In no way, shape, or form can BUSD be considered an investment contract. Perhaps some of the perks surrounding holding BUSD might need to change, but it’s hard to imagine how something pegged to the value of the dollar at 1:1 parity can be considered an investment. Despite this, the SEC marches on. Here’s what we know:

Former SEC Chief John Reed Stark explained: “Yet Another Mammoth US SEC Crypto-Victory. This Time in the US SEC/Terra Litigation in the SDNY. The US SEC Has Now Amassed a Track Record of Close to 200 Judicial and Administrative Crypto-Related Enforcement Wins Since 2013.

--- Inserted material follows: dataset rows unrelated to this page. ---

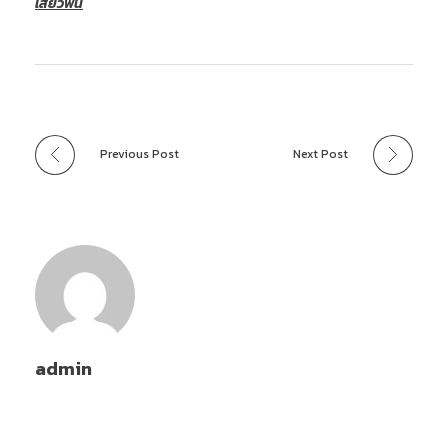
เสียวฟัน
Previous Post
Next Post
admin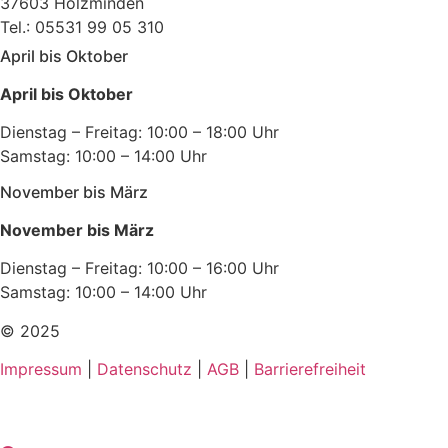
37603 Holzminden
Tel.: 05531 99 05 310
April bis Oktober
April bis Oktober
Dienstag – Freitag: 10:00 – 18:00 Uhr
Samstag: 10:00 – 14:00 Uhr
November bis März
November bis März
Dienstag – Freitag: 10:00 – 16:00 Uhr
Samstag: 10:00 – 14:00 Uhr
© 2025
Impressum
|
Datenschutz
|
AGB
|
Barrierefreiheit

Among other rulings, US District Judge Jed Rakoff held this past week that Terra and its founder, Do Kwon, violated federal laws by offering and selling unregistered securities such as TerraUSD (UST), LUN, wLUNA, and MIR.

Per the 71-page decision written by arguably the most respected U.S. Judge in history when opining on, and adjudicating, questions relating to the U.S. securities laws:

“There is no genuine dispute that UST, LUNA, wLUNA, and MIR are securities because they are investment contracts.The SEC argues that four of Terraform’s crypto assets –- UST, LUNA, wLUNA, and MIR –- are securities, as defined in Section 2(a)(1) of the Securities Act for the purposes of the federal securities laws, because they are “investment contract[s].” 15 U.S.C. § 77b(a)(1).

Defendants first argue that, even if all the SEC’s allegations are credited, those assets are not investment contracts as a matter of law. In the alternative, defendants contest the SEC’s assertion that undisputed facts do indeed demonstrate that the crypto assets here at issue are investment contracts.

Defendants’ first argument in effect asks this Court to cast aside decades of settled law of the Supreme Court and the Second Circuit. In the seminal decision of SEC v. W.J. Howey Co., 328 U.S. 293 (1946), the Supreme Court held in no uncertain terms that “an investment contract for purposes of the Securities Act means a contract, transaction or scheme whereby a person invests his money in a common enterprise and is led to expect profits solely from the efforts of the promoter or a third party.” Id. at 29899.

Defendants urge this Court to scrap that definition, deeming it “dicta” that is the product of statutory interpretation of a bygone era.8 The Court declines defendants’ invitation.

Howey’s definition of “investment contract” was and remains a binding statement of the law, not dicta. And even if, in some conceivable reality, the Supreme Court intended the definition to be dicta, that is of no moment because the Second Circuit has likewise adopted the Howey test as the law. See, e.g., Revak v. SEC Realty Corp., 18 F.3d 81, 87 (2d Cir. 1994).

There is no genuine dispute that the elements of the Howey test –- “(i) investment of money (ii) in a common enterprise (iii) with profits to be derived solely from the efforts of others” (id.) –- have been met for UST, LUNA, wLUNA, and MIR.”

Coin Paprika confirmed:

The SEC filed a notice on January 3, asking the court to consider the decision from the SEC v. Terraform Labs case in its lawsuit against Binance and its executives.

One individual wrote: “The SEC’s introduction of the Terra ruling in the Binance lawsuit is a desperate attempt to expand their jurisdiction and control over the cryptocurrency industry, further stifling innovation and hindering progress. It’s disappointing to see the SEC relying on outdated legal principles instead of embracing the potential of digital assets.”

Bitcoinist provided some of the SEC’s filing citing the importance of the Terraform precedent:

In their filing, the SEC emphasizes, “The opinion is accordingly relevant to the court’s consideration of defendants BAM Trading Inc.’s and BAM Management US Holdings Inc.’s motion to dismiss.”

This statement underlines the SEC’s stance that the Terra ruling should influence the court’s decision on whether to dismiss Binance’s motion.